The United States provides funding to civil society groups to investigate and expose corruption in schools and the court system. U.S. assistance programs work to reduce corruption by establishing and supporting Advocacy and Action Centers in all regions of Armenia. These centers provide support to citizens to help resolve corruption-related problems, offer legal assistance, and provide a mechanism for reporting corruption and directing complaints to government agencies. In addition, the program strengthens anticorruption institutions, including the government's Human Rights Defender (ombudsman). Separately, a U.S.-funded legal socialization project has been implemented in over 150 secondary schools and is aimed at teaching students about their rights and responsibilities under the law, and radio series have been sponsored to raise awareness on human rights and combating corruption.

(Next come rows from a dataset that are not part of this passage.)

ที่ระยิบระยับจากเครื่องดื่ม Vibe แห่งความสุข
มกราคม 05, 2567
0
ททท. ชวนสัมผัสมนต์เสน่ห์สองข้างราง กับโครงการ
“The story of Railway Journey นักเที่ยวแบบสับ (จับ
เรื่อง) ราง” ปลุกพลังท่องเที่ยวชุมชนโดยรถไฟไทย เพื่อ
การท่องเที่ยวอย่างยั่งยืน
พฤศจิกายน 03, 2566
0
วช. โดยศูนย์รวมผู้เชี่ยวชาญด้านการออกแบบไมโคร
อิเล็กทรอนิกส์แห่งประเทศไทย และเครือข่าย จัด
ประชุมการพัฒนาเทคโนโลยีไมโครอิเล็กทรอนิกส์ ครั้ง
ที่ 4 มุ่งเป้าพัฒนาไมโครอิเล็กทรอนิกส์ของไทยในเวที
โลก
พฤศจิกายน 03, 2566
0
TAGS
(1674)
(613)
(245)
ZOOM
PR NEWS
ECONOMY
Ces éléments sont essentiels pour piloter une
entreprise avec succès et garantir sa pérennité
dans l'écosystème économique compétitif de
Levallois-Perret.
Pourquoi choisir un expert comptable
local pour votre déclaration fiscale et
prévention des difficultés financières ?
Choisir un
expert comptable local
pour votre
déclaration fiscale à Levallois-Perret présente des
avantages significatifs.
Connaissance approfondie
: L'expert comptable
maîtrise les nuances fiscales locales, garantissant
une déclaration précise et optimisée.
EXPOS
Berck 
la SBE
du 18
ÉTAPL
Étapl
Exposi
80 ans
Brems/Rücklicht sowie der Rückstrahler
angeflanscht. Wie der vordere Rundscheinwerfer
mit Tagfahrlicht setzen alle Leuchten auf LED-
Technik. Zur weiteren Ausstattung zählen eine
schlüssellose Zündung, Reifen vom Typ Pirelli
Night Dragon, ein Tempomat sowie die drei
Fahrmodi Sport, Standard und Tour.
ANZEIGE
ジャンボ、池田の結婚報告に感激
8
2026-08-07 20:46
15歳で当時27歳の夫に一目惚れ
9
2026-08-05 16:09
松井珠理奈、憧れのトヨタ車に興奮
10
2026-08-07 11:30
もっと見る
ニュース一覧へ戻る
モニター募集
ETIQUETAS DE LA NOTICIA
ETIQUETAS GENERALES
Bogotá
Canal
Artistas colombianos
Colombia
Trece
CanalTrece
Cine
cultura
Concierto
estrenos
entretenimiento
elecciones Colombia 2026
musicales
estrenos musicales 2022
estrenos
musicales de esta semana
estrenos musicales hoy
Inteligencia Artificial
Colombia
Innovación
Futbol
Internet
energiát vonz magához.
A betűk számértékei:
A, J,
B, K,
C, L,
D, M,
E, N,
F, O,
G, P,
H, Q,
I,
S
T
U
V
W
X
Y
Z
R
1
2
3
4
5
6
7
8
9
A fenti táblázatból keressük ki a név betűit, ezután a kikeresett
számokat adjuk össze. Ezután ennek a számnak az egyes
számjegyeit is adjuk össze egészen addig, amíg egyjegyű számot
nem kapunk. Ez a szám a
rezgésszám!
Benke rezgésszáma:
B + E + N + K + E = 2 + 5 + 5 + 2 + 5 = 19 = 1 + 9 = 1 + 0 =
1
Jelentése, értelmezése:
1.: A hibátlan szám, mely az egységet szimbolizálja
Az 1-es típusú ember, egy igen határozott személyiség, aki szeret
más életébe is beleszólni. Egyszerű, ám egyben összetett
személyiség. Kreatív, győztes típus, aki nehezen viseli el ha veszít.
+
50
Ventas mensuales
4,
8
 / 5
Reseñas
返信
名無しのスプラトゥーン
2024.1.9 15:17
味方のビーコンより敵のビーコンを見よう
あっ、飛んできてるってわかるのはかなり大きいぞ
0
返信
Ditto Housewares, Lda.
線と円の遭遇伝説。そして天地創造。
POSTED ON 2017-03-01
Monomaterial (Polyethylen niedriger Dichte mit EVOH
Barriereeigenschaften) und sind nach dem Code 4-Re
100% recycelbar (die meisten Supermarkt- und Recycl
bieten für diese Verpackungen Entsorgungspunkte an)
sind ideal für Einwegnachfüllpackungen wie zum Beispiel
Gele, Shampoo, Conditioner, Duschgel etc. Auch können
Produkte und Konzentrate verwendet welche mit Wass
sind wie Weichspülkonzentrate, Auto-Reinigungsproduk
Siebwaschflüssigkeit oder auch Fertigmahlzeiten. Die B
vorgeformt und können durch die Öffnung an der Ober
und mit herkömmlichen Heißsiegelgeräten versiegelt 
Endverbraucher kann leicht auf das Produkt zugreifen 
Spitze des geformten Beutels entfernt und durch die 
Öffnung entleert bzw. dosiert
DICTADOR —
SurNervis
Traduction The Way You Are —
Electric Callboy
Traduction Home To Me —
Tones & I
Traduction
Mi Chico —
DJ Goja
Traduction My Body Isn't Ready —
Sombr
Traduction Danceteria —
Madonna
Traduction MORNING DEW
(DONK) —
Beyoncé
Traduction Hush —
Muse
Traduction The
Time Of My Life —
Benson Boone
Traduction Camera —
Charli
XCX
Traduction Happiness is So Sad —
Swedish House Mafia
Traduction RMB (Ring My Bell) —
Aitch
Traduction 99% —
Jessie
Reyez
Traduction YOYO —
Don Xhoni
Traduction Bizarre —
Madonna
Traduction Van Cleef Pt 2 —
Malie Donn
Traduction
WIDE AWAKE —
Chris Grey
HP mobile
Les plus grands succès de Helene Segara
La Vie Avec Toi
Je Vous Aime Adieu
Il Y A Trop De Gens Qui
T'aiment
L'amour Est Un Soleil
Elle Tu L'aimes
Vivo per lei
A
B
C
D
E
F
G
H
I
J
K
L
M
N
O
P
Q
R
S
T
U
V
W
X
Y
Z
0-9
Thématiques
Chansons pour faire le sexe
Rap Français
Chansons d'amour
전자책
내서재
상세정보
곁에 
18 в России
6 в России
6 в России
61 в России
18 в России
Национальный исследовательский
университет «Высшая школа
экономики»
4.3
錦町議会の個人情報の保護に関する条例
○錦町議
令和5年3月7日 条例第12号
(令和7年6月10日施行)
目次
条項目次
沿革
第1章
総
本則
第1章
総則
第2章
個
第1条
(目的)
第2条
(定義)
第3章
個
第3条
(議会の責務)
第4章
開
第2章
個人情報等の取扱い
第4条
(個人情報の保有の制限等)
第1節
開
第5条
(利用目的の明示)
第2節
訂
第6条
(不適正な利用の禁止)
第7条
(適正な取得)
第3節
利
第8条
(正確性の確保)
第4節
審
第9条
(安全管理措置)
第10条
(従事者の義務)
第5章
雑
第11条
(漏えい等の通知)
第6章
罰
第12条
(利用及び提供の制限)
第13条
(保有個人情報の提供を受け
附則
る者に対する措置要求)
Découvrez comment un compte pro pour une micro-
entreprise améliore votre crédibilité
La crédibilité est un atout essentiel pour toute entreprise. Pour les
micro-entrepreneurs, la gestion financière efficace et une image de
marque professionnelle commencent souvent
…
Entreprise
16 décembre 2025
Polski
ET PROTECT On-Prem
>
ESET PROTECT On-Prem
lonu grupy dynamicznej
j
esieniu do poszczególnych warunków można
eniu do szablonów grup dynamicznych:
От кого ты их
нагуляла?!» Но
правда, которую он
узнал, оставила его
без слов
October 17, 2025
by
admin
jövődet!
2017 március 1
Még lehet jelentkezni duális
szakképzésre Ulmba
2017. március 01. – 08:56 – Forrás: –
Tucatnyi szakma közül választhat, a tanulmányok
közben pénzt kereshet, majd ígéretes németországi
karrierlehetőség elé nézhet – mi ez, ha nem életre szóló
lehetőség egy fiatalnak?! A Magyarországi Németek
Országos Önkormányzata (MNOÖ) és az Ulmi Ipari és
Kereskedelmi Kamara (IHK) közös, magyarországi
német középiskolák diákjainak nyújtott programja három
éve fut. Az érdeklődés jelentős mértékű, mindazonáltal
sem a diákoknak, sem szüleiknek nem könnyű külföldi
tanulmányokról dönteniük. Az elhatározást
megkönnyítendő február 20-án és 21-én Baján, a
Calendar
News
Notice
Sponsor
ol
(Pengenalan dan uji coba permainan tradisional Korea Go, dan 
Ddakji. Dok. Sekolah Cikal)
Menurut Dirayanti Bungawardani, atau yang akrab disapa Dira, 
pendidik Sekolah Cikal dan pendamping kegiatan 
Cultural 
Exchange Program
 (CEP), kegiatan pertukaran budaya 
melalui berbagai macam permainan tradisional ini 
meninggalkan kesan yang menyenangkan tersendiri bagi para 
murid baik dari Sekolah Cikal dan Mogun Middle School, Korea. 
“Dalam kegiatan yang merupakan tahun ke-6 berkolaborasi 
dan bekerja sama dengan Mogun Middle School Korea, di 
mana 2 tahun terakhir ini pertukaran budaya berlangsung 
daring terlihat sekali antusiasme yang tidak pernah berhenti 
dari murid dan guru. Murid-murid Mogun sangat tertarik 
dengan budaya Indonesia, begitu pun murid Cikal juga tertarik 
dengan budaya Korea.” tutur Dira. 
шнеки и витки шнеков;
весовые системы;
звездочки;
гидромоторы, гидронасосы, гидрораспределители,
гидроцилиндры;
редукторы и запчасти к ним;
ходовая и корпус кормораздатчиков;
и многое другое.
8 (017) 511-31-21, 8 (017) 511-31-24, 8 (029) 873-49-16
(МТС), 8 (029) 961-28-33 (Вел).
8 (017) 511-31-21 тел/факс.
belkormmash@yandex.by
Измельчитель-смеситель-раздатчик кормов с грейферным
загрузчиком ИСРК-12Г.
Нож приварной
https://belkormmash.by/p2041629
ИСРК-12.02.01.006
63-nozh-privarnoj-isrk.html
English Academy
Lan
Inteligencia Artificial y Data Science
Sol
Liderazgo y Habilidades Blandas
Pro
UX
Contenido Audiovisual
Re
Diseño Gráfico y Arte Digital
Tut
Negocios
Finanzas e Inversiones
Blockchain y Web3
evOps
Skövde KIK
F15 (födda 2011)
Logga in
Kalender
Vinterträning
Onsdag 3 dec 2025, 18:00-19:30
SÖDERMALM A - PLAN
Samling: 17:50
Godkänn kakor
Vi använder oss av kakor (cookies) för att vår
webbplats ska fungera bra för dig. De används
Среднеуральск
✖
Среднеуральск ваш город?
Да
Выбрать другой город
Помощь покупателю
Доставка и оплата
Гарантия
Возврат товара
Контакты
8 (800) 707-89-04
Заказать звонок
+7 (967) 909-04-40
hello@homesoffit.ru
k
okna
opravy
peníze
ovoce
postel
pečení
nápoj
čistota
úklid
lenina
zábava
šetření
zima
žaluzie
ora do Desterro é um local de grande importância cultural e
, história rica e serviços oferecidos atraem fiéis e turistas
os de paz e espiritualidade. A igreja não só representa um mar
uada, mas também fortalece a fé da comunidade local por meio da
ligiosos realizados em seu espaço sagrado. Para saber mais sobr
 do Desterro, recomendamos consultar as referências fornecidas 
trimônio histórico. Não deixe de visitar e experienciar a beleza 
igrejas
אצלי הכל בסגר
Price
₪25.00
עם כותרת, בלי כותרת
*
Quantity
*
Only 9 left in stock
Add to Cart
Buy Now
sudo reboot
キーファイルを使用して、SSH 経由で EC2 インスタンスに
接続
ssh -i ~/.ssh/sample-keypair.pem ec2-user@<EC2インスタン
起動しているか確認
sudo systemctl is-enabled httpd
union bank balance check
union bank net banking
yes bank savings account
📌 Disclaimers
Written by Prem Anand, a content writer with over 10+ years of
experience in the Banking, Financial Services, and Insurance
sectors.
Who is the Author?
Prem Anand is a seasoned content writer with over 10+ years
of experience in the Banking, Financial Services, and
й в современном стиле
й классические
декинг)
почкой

U.S officials promote civil society through the funding of local advocacy NGOs that pursue initiatives to promote democratic development, fair and transparent electoral processes, and political party development. To promote respect for human rights, U.S. officials maintain collaborative relations with government officials, local human rights defenders, and human rights NGOs. U.S. funding for some of these NGOs has helped to improve independent reporting of human rights abuses. Other funding has allowed for the trial monitoring of court cases of opposition members arrested for their role in protests related to the presidential elections. U.S. funding has provided training to youth on the themes of tolerance, mutual understanding, human rights, and democratic values. Additional funding has supported public awareness campaigns, training programs, and shelters for victims of domestic violence.
U.S. officials frequently discuss religious freedom problems with government and religious leaders as part of the overall policy to promote human rights. To combat human trafficking, U.S. officials meet regularly with government interlocutors and members of the international antitrafficking working group to support their efforts. U.S. officials monitor trafficking trials and propose recommendations on antitrafficking policy and funding objectives to the government, and U.S. antitrafficking assistance provides annual funding to a shelter that offers safe haven, medical, social, and legal services for trafficking victims. U.S. assistance continues to provide training for Border Guards and police on human trafficking prevention and detection efforts. Other funding supports the raising of public awareness about the forms and dangers of trafficking.